Although the subject had checked on the survey that she did “write on concerns you have or issues you confront as a citizen of your locality, state, or nation,” there was no mention of writing outside of the job in our subsequent correspondence. Again, the need to simply have some distant subjects respond to the interview questions via e-mail made it difficult to follow up on omissions in their answers before the time for data-gathering ran out. The subject was, on the other hand, most generous in supplying a variety of written materials. These included a trade magazine aimed at “End Users” such as a manufacturer or construction company, for which she served as “Editor in Chief.” “This is a publication that I headed up and wrote most [of] the articles. I also worked with vendors and other internal people to gather information, photos, etc. It was a fun project.” (E-mail of January 29, 2009) Sample articles from the Spring 2008 issue included an editorial on the benefits for customers of her company’s in-house training courses for employees, and a discussion of new Department of Transportation standards for high-visibility apparel and equipment. The article’s intent is summed up in this sentence: “A 2002 American Economics Group report concluded that if the public and private sectors spent at least $3 billion annually for a range of 32 safety improvements (including outfitting all roadway workers with high-visibility safety apparel), we could avoid 66 roadside fatalities and nearly 5,000 roadside accidents per year.” The “Hi Vis” piece was bylined by the CEO of an apparent vendor and a contributing editor, which suggests the subject both assigned and edited articles for the magazine. The software she used was Adobe In Design. “First we started with Quark which soon became outdated. … Our graphics team is wonderful.”
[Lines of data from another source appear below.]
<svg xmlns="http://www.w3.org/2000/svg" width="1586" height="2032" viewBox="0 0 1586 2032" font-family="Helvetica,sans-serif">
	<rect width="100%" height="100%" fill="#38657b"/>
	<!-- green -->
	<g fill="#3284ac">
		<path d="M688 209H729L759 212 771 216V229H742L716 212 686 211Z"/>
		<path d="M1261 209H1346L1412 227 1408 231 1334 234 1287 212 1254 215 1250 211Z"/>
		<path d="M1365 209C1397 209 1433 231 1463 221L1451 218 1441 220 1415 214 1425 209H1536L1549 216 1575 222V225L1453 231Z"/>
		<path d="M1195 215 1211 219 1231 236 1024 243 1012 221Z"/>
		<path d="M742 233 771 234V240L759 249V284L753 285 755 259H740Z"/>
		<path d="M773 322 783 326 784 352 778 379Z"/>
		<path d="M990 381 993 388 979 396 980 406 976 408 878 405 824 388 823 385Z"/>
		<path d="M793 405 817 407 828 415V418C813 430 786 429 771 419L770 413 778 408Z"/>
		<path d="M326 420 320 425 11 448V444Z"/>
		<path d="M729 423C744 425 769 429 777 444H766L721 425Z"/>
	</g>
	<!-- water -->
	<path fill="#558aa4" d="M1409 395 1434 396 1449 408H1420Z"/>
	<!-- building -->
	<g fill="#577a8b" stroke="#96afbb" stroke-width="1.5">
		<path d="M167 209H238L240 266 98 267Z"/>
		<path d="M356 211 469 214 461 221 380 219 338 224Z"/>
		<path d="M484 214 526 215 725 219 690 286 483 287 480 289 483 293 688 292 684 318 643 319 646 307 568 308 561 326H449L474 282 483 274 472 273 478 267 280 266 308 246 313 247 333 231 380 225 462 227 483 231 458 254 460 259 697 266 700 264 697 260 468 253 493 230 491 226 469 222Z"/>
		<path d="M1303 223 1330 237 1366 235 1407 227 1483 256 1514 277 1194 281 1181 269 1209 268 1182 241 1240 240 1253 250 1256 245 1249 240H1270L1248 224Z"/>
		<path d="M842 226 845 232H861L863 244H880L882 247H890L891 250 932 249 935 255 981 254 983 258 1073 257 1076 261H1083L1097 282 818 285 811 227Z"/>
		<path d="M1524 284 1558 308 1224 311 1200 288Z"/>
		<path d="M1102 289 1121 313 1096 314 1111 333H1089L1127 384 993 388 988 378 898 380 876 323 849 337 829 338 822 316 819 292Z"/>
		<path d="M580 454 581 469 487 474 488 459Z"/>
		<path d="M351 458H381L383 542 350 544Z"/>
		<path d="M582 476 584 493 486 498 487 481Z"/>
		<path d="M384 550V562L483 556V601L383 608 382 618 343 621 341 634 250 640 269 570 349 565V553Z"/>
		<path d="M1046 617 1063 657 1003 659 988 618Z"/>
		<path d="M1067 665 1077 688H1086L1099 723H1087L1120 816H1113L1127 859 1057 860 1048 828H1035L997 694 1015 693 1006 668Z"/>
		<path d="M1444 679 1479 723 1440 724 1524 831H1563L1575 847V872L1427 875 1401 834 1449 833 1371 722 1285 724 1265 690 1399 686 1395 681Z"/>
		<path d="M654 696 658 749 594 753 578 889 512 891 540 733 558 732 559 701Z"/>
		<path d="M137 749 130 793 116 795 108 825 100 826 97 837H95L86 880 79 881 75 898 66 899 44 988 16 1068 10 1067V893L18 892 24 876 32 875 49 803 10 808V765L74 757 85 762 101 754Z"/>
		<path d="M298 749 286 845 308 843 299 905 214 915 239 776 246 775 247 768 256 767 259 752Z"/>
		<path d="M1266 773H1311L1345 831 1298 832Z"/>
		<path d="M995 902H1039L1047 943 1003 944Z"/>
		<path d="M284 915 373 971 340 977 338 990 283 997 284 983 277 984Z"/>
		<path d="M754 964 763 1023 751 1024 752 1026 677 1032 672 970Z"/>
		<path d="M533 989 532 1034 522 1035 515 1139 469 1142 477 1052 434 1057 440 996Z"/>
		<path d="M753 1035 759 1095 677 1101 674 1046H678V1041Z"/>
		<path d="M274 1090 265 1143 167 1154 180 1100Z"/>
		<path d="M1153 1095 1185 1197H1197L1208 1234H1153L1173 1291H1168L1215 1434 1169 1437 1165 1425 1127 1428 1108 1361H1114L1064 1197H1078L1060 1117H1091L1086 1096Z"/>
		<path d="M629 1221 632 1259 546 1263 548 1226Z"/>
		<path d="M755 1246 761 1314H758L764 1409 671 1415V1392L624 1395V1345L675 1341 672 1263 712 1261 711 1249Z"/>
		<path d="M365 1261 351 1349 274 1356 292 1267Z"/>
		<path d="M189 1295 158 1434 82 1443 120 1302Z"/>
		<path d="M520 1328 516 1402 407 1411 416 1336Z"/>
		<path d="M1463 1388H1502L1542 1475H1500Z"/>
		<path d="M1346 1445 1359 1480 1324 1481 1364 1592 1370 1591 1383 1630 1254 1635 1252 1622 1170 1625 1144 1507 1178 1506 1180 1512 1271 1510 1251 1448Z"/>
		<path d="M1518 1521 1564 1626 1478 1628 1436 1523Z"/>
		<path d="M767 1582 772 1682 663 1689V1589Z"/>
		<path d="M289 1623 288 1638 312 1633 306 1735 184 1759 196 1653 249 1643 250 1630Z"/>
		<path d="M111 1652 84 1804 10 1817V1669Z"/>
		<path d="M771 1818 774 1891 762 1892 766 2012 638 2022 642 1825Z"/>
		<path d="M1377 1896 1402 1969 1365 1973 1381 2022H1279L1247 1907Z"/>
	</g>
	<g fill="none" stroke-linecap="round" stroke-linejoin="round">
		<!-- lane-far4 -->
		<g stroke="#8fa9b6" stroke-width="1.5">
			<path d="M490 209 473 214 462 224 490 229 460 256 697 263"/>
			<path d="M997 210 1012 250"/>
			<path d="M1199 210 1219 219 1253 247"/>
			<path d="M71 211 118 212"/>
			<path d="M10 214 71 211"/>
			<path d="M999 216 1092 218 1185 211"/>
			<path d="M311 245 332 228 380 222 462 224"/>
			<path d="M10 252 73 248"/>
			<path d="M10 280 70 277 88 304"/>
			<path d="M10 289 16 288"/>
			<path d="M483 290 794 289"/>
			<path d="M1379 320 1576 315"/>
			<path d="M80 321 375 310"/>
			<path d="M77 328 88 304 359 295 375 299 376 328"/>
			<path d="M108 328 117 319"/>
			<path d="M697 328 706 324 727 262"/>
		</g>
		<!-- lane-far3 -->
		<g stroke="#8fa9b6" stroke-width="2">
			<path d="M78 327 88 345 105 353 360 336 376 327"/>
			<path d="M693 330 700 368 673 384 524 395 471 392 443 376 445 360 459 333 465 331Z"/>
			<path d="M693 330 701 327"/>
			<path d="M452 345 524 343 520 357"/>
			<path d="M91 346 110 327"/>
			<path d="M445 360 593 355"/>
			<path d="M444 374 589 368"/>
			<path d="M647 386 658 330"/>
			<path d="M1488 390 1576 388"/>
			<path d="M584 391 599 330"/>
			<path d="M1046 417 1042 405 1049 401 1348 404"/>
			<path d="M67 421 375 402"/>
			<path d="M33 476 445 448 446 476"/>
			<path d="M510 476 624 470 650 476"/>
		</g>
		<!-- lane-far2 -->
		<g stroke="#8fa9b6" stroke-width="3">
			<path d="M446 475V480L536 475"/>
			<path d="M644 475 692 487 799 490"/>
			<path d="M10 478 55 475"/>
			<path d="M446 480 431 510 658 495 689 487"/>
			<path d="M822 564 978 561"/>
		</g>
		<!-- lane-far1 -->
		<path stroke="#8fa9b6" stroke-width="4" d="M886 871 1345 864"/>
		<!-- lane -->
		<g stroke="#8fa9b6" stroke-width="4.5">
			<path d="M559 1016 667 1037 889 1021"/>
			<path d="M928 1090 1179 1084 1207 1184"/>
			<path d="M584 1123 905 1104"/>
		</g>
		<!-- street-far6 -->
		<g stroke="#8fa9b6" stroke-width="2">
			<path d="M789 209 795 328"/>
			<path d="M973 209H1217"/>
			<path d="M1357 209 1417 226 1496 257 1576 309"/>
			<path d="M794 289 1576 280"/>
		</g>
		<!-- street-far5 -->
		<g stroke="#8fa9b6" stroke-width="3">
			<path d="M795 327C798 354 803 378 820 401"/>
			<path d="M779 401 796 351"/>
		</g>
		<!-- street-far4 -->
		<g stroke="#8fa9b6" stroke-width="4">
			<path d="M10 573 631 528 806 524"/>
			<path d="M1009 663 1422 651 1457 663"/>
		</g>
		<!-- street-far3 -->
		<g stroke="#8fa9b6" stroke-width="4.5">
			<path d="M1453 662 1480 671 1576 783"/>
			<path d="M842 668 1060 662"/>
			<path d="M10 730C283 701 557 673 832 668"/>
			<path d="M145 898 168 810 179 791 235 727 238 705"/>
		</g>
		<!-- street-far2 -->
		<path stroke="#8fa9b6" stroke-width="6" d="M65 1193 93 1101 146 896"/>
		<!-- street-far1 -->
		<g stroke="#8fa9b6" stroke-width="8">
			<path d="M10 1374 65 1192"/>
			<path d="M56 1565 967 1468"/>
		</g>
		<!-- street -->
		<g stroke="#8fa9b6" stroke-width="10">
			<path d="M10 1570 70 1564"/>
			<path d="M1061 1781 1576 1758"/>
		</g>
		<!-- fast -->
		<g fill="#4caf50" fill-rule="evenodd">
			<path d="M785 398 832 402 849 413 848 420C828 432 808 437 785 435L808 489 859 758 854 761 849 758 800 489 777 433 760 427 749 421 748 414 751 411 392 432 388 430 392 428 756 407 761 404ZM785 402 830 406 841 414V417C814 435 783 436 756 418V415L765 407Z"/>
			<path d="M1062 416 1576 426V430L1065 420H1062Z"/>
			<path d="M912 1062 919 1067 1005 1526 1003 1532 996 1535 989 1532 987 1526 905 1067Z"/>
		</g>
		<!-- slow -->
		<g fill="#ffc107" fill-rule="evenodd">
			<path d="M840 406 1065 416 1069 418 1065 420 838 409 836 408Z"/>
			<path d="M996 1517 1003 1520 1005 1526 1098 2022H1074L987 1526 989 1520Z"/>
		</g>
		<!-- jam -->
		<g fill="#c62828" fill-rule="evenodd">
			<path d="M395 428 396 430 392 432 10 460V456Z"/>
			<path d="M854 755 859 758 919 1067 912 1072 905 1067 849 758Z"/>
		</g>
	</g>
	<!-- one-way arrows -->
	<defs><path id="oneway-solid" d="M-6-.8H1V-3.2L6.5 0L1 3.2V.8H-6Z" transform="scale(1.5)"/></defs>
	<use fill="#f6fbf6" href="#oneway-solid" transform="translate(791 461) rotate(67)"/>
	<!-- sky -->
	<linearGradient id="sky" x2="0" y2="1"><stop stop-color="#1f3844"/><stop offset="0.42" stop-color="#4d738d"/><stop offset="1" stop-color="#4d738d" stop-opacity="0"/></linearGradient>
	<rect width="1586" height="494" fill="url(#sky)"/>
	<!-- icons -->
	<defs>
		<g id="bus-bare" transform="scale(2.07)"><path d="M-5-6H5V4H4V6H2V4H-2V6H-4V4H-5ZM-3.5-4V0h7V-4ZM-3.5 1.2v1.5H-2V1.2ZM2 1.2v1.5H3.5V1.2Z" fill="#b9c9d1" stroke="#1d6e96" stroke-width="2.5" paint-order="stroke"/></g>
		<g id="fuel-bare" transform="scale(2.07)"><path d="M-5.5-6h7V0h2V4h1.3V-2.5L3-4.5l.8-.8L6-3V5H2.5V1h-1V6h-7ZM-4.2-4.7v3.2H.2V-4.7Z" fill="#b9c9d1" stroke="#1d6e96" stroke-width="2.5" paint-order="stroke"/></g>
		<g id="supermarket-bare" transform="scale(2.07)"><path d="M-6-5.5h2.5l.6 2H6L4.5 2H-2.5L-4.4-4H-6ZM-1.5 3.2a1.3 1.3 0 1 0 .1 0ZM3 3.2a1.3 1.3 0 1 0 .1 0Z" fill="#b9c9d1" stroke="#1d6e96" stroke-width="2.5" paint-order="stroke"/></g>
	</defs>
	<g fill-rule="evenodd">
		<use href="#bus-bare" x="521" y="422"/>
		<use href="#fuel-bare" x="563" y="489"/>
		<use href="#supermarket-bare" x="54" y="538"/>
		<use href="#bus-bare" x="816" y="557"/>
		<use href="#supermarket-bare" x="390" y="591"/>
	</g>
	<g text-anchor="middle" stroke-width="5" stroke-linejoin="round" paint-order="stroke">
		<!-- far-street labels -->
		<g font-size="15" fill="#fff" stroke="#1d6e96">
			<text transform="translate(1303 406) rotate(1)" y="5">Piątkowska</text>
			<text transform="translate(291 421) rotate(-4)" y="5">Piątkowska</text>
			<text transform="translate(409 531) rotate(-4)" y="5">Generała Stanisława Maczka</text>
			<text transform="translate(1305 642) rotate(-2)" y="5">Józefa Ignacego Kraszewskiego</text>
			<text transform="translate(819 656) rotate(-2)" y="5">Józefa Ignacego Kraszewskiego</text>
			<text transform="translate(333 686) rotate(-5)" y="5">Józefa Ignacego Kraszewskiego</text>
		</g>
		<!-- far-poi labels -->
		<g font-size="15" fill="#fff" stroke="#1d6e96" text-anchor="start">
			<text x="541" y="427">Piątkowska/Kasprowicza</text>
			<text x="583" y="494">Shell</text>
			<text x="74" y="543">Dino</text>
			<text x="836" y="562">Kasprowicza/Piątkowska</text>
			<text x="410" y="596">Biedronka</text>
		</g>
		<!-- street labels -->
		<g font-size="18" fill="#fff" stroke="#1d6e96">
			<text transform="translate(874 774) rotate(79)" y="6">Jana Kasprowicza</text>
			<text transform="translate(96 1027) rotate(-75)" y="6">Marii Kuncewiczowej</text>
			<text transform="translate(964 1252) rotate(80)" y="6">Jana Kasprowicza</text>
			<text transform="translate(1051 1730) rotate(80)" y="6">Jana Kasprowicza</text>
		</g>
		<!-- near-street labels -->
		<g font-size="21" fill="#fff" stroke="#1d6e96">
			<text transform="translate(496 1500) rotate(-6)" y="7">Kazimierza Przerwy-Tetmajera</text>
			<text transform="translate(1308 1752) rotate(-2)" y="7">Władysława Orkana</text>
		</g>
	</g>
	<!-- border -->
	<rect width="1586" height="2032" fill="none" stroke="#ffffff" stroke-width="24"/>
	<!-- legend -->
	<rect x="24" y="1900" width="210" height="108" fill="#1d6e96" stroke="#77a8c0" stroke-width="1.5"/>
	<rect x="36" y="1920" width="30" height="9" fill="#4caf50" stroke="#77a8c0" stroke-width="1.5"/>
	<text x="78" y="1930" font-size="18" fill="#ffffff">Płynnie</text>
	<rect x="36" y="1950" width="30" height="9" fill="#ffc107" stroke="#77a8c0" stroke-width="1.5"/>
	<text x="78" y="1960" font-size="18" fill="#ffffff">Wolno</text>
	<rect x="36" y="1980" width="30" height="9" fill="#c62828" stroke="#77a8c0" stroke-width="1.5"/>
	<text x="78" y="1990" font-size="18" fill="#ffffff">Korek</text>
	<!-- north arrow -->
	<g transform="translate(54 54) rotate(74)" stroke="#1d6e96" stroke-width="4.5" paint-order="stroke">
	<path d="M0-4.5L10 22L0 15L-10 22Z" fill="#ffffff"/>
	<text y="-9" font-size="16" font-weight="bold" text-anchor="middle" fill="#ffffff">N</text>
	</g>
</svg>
Other samples included a “line card” for safety gear, aimed at “targeted end user[s] as well as our sales force” and a company “exclusive brands booklet” for internal use. “I am currently working on a smaller version that will target our end users.” Other materials were the company’s 2007 safety equipment catalog, a newsletter for employees concerning a “target market initiative,” dated May, 2005, two recently produced product description sheets for safety gear, a redemption form for product promotion, and advertising posters for several equipment products.
Her two primary audiences are internal sales people and “end users,” which appeared to influence her style choices to some extent. The subject consciously avoids “slang terms” except in the magazine, which is “supposed to more laid back.” She also mentions an attempt by her and her group to break away from what the context suggests are linguistic conventions inherent to the culture of the company for which she works. “I just hate overusing the same words, incomplete sentences, run-on sentences. … I hate inconsistencies—for example, certain words being capitalized then other[s] are not, etc. That drives me nuts!” When preparing material she seeks “good layout and clear graphics” and avoids “talking in circles or redundant messages. … I always remember who our audience is and sometimes saying to [sic] much is confusing.”